Just because you read something in the media or saw it on TV doesn't make it so.
But surely the guy on the comment section of a site trolling is believable. I mean, anyone with that kind of knowledge would clearly be running around hinting to people what they know and what's REALLY going on to us peons.
You are piece of garbage. The only punk here is you. I hope you get ball cancer and die.
And I hope you're kidnapped, duct-taped to a folding chair in a storage shed, and skinned with a pair of pliers while a battery charger connected to your genitals cooks your dick off, so there.
Grow up dumbass. You have no fucking idea what's going on other than what the media wants you to see.
And beyond posting cryptic bullshit that hints at some superior knowledge, how about you construct an actual argument or shut-up already?
Because no rational human being would believe it's not happening just because Anon E. Mouse said it's not when there is evidence (presented already) to the contrary.
There was nothing cryptic about it. I plainly stated "I do know more about this than a former FBI counter-terrorism official." Take that for whatever it's worth; I don't care.
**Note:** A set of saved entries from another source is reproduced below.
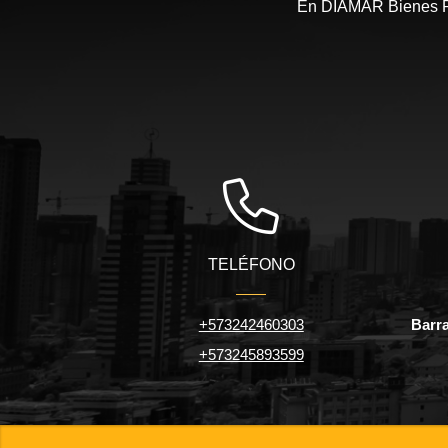
En DIAMAR Bienes Ra
TELÉFONO
+573242460303
Barra
+573245893599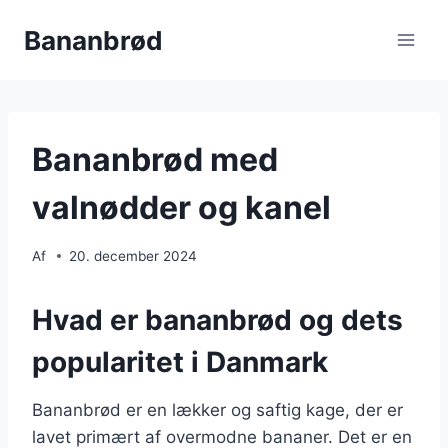
Fortsæt
Bananbrød
til
indhold
Bananbrød med
valnødder og kanel
Af
20. december 2024
Hvad er bananbrød og dets
popularitet i Danmark
Bananbrød er en lækker og saftig kage, der er
lavet primært af overmodne bananer. Det er en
If you review everything that's been released by Greenwald, Snowden, and the media over the last year, you'll notice that 99% of it has nothing to do with domestic spying. With few exceptions, the information that's been released reveals legal, classified collection efforts against legitimate targets. In regards to domestic spying, what you've got is a bunch of "maybe", "could have", "might", "perhaps", "has the capability to", etc. Is metadata in the US being collected? Yep, by your phone company. Is someone looking at the shit coming into the country, from a foreign country, through fiber trunks? Probably, and they should be, but just how closely can one scrutinize petabytes of data? Does the NSA spy on foreign countries? I sure hope so; that's what we pay them to do. Spy agencies are gonna spy.
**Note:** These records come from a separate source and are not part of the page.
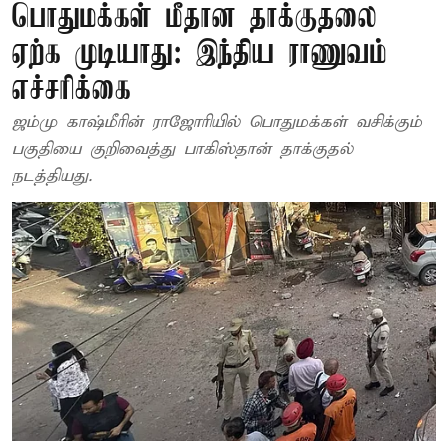
பொதுமக்கள் மீதான தாக்குதலை
ஏற்க முடியாது: இந்திய ராணுவம்
எச்சரிக்கை
ஜம்மு காஷ்மீரின் ராஜோரியில் பொதுமக்கள் வசிக்கும்
பகுதியை குறிவைத்து பாகிஸ்தான் தாக்குதல்
நடத்தியது.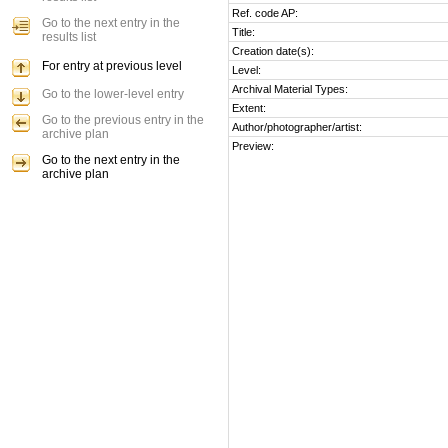
Ref. code AP:
Go to the next entry in the
Title:
results list
Creation date(s):
For entry at previous level
Level:
Archival Material Types:
Go to the lower-level entry
Extent:
Go to the previous entry in the
Author/photographer/artist:
archive plan
Preview:
Go to the next entry in the
archive plan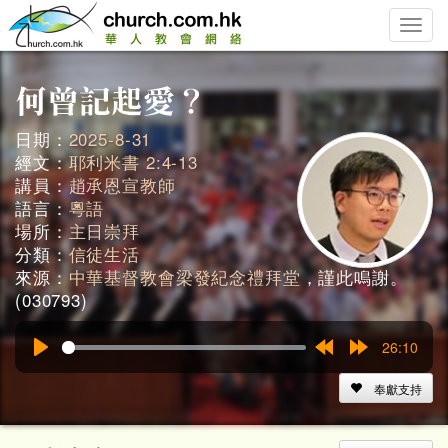
Toggle
naviga
日期：
2025-8-31
經文：
耶利米書 2:4-13
講員：
趙承恩宣教師
語言：
粵語
場所：
主日崇拜
分類：
信徒生活
來源：
中華基督教會梁發紀念禮拜堂
，謹此鳴謝。
(030793)
26:10
Play
Rewind
Forward
15s
15s
奉獻支持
You know,it's funny how nobody but leftists believes the leftist media until it's a story about government gone bad, in which case everyone slobbers all over the media's leftist, communist cock. In a matter of days, the media took the Snowden shit from "they're collecting metadata", to "they're collecting everything, and they're spying on everyone including the Germans and French, and Brazilians, and everyone else". It was almost as if there was a concerted effort to destroy and discredit the largest gatherer of foreign intelligence in the Intelligence Community. Just imagine the scenario had Bush been Commander in Chief when this became news. There would have been cries of "impeach" ringing from the rooftops. What we get instead is a total whitewash of the Dali Bama's involvement, even though he's in command of the DoD, and the NSA is a component of the DoD.
Wait a minute - they are scooping up the phone calls of entire countries, and that's legitimate and targeted to you? Even the stuff they intercept that heads into the states that scoops up millions of Americans LEGAL interactions? There is nothing targeted about any of the stuff revealed. Once again, you are just lying.
Not only that, but outside saying the links above are wrong (with no proof to back it up beyond your CRYPTIC reference to what you really know), you haven't addressed the points raised.
You don't have an argument, and nor are you very bright. An argument doesn't rest on a series of assertions.
Seems I remember the DEA has also been a major recipient of such nefarious intel.